• [Information]:
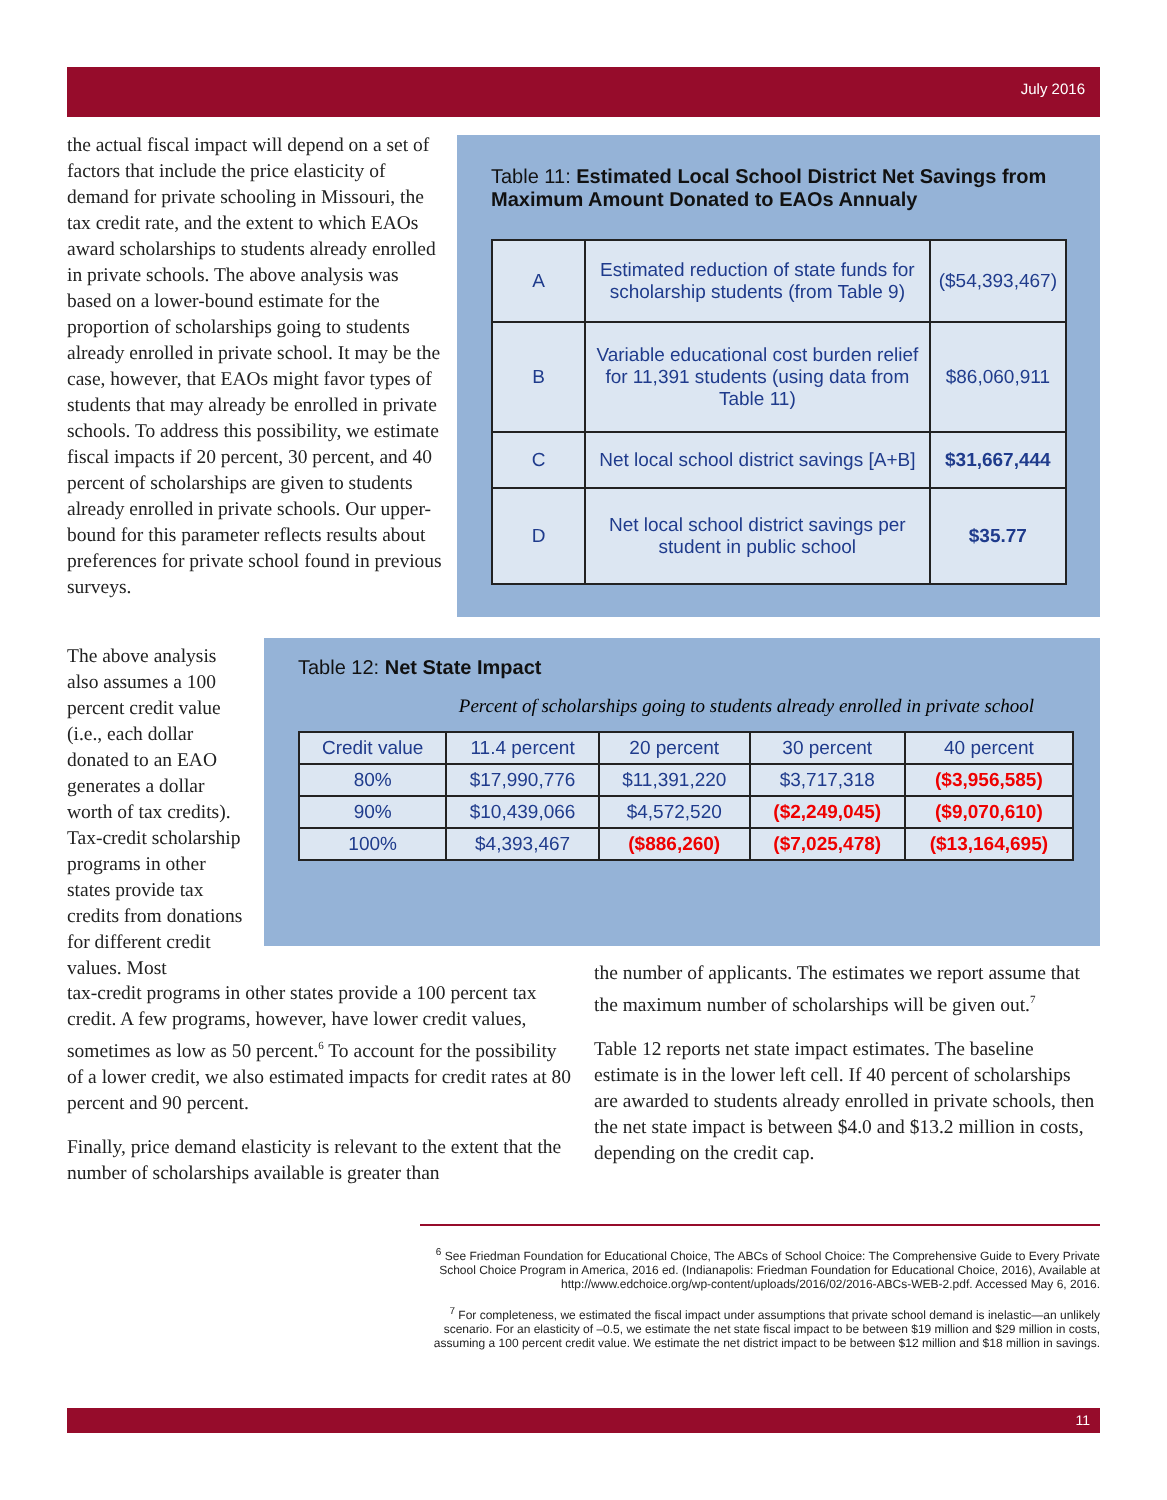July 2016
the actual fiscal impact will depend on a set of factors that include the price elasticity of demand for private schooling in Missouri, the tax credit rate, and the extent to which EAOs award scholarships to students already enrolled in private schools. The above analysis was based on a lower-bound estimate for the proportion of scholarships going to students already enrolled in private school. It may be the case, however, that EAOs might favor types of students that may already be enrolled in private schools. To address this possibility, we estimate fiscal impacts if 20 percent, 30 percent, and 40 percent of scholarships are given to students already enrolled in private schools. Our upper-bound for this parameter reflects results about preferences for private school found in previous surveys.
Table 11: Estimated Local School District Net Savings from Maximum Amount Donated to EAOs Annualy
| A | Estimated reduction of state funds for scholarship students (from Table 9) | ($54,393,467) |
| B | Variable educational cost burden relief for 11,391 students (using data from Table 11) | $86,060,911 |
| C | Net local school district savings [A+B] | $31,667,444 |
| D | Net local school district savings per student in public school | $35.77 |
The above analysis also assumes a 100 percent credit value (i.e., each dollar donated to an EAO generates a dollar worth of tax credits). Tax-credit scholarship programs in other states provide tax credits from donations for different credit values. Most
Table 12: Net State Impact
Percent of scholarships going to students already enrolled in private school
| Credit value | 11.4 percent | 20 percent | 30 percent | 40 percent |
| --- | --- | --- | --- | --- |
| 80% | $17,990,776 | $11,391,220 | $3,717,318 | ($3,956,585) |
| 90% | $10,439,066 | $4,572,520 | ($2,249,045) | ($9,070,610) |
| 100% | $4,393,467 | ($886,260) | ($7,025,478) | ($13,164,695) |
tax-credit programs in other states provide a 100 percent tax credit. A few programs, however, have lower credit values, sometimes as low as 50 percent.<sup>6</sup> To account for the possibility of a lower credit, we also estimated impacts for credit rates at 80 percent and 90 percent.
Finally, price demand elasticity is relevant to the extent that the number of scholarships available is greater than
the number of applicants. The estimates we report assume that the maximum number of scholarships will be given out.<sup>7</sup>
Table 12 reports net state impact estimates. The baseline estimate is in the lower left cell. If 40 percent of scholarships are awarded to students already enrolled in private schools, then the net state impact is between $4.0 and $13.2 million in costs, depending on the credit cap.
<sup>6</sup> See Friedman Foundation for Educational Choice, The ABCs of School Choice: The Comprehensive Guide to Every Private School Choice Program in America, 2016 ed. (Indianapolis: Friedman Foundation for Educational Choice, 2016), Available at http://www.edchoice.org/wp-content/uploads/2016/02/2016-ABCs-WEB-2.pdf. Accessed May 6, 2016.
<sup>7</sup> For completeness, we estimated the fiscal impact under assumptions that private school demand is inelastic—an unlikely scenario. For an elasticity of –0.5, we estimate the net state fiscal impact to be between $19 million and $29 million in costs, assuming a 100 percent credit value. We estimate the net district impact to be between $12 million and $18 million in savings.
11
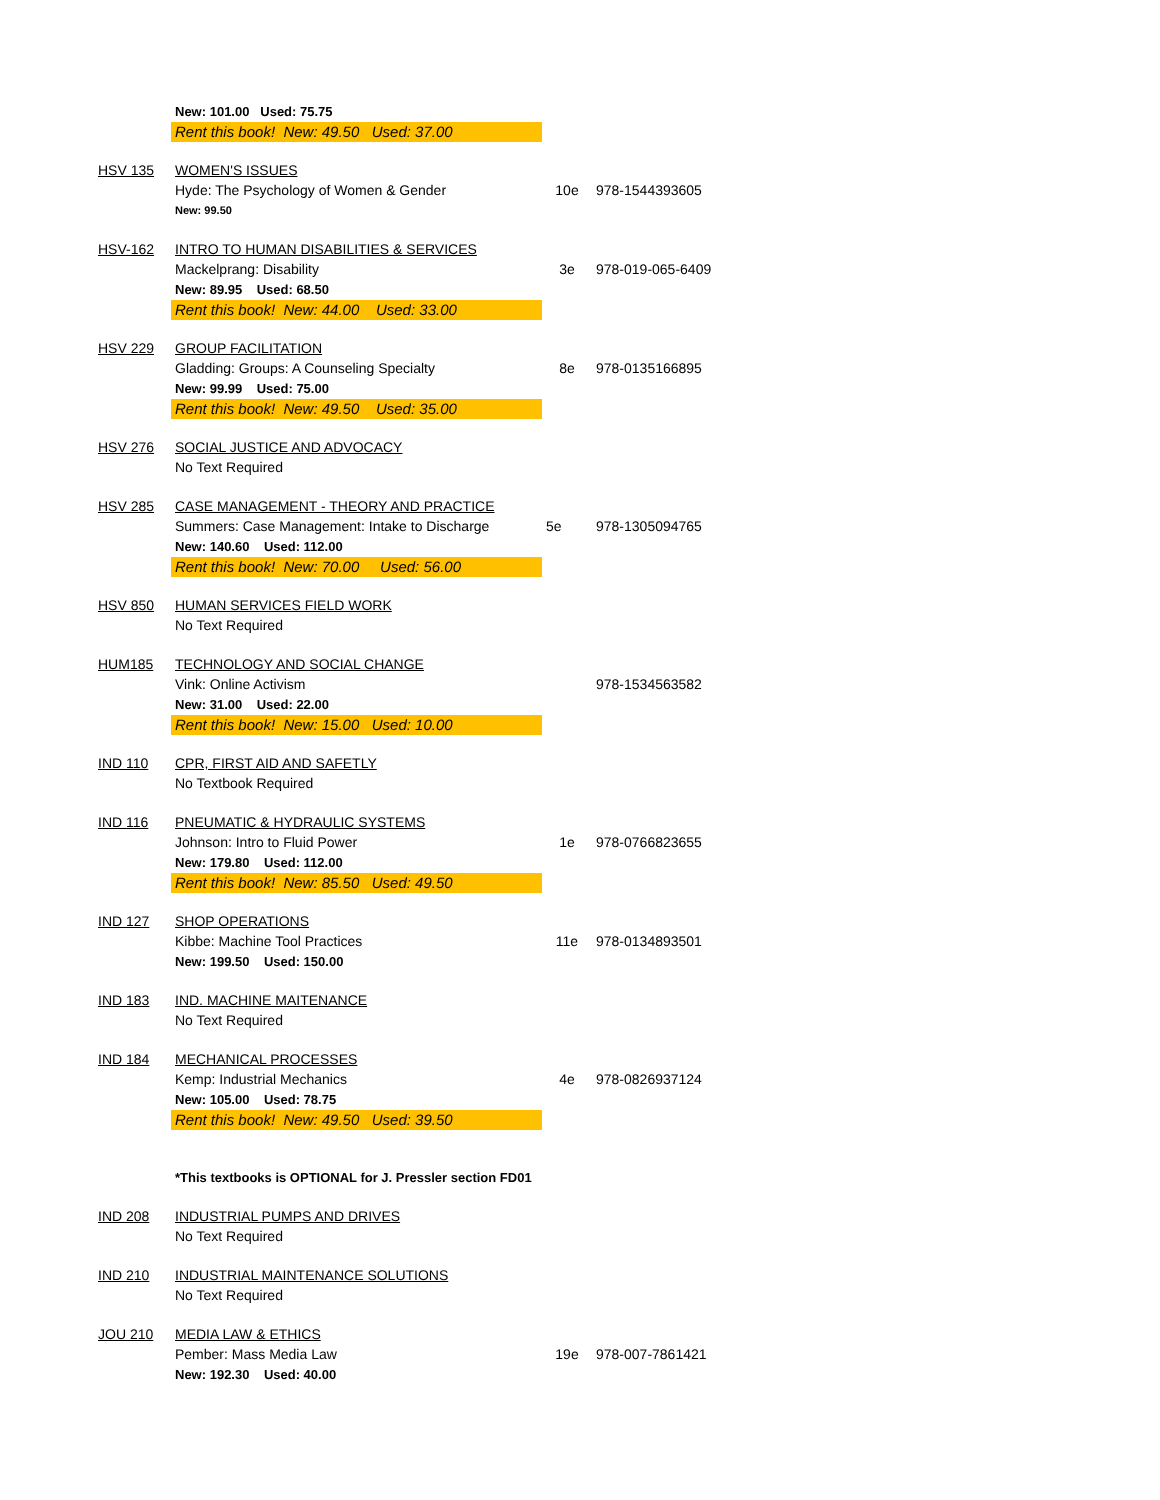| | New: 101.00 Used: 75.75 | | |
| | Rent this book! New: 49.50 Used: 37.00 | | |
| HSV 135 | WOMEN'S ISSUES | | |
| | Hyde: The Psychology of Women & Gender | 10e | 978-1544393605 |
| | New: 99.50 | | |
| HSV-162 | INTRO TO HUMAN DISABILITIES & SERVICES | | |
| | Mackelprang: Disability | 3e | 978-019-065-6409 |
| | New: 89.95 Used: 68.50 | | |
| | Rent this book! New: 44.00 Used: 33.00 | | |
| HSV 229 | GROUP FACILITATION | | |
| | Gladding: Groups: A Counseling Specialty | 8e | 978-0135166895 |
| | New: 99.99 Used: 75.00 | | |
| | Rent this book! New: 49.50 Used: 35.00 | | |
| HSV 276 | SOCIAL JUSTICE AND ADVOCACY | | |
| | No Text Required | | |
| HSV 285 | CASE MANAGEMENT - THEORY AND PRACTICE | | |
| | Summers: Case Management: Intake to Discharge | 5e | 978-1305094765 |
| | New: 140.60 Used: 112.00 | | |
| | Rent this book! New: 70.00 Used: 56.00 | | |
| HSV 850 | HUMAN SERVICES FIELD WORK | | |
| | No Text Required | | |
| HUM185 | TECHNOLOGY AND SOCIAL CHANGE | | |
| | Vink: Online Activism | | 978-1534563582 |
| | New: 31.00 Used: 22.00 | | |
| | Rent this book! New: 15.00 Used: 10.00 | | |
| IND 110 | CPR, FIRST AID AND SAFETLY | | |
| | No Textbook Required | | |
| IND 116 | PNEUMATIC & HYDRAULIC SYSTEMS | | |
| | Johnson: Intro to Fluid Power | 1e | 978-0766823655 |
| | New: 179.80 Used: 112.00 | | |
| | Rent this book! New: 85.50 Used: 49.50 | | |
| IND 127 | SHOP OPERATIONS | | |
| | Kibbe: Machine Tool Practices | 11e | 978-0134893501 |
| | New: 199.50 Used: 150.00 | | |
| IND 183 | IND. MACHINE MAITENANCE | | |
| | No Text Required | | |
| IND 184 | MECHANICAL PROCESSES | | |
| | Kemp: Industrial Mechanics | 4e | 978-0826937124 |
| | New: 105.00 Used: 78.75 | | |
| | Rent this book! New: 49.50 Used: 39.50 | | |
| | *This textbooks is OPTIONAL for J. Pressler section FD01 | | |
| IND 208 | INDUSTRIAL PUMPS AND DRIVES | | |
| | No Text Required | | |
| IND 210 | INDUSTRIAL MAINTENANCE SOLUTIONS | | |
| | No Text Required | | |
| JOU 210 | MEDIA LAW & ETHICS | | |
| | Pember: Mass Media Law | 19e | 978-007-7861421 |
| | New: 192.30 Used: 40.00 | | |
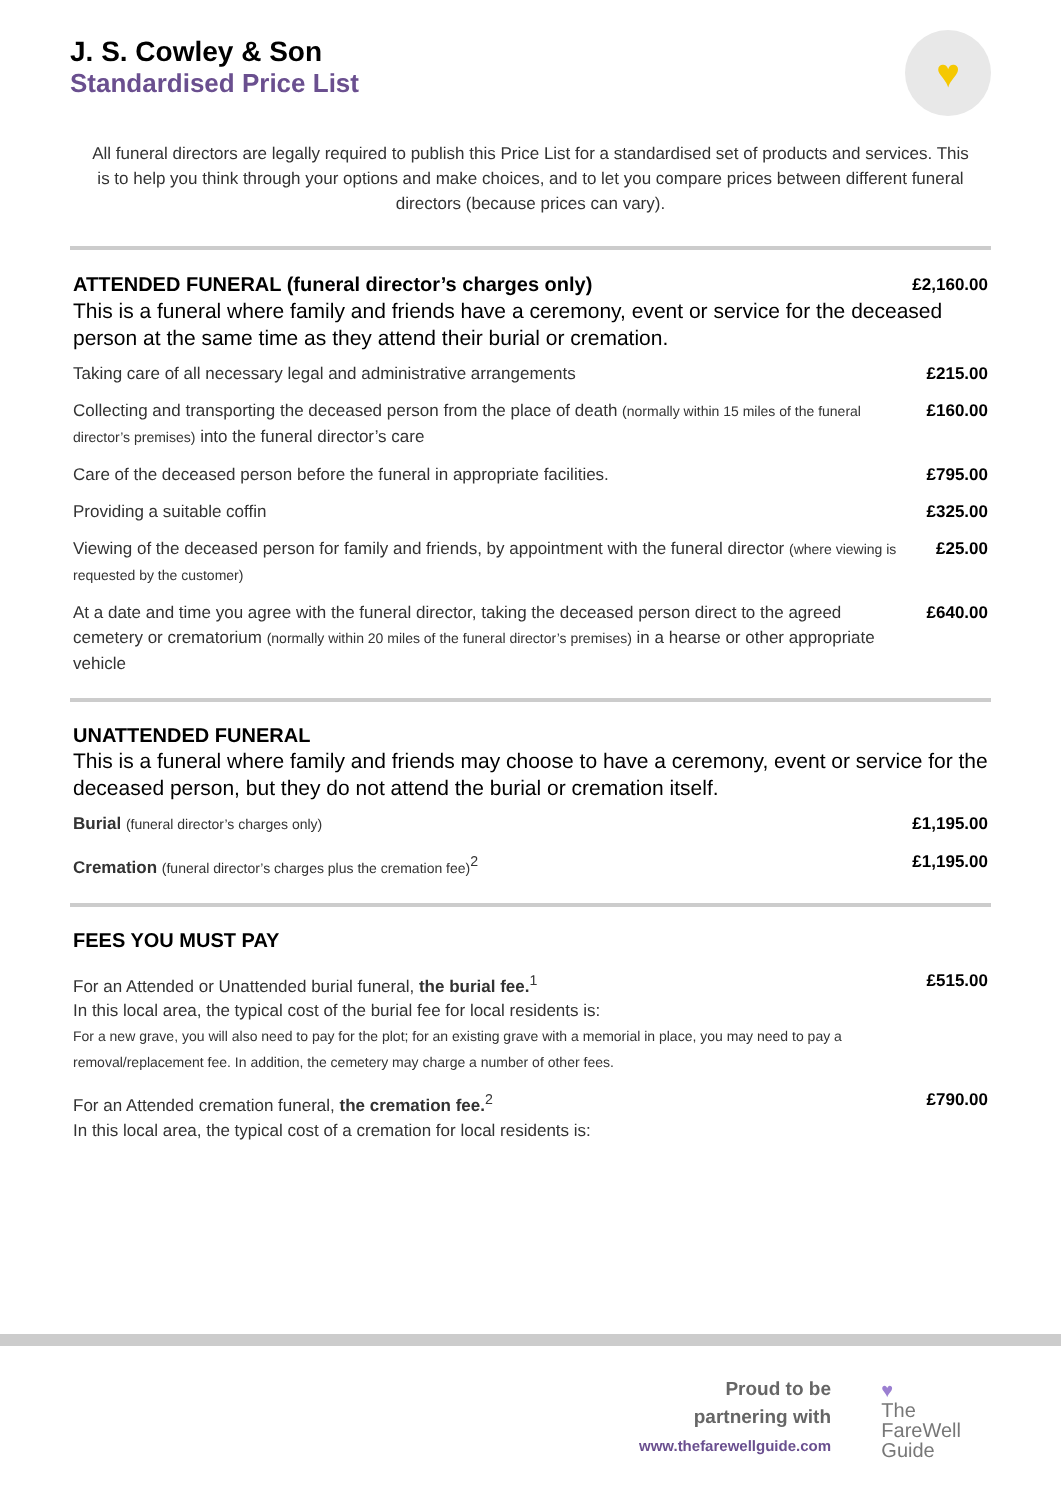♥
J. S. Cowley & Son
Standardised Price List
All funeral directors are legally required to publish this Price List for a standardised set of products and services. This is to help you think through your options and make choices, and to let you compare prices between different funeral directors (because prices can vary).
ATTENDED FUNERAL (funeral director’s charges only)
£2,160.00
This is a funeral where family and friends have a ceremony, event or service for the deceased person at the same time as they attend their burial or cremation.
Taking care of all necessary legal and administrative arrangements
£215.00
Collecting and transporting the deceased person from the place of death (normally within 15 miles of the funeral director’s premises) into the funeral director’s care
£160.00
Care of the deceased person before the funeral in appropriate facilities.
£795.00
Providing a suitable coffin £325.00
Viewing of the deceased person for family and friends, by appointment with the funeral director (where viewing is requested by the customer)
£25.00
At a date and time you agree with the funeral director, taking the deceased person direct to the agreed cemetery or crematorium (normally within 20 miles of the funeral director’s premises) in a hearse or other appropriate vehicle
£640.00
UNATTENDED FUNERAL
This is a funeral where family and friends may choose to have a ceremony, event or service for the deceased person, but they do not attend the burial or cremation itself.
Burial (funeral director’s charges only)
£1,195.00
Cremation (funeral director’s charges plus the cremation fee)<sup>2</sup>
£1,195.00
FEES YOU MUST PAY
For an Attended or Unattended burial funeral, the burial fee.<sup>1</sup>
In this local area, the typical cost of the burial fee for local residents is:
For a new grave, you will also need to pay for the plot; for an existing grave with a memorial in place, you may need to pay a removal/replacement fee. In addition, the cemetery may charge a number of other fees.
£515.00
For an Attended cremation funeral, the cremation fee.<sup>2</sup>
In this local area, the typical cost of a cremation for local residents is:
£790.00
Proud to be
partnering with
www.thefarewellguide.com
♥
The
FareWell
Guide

• [To do]:
Show every line above where "HUMAN" is found.

• [Finished exercise]:
| HSV-162 | INTRO TO HUMAN DISABILITIES & SERVICES | | |
| HSV 850 | HUMAN SERVICES FIELD WORK | | |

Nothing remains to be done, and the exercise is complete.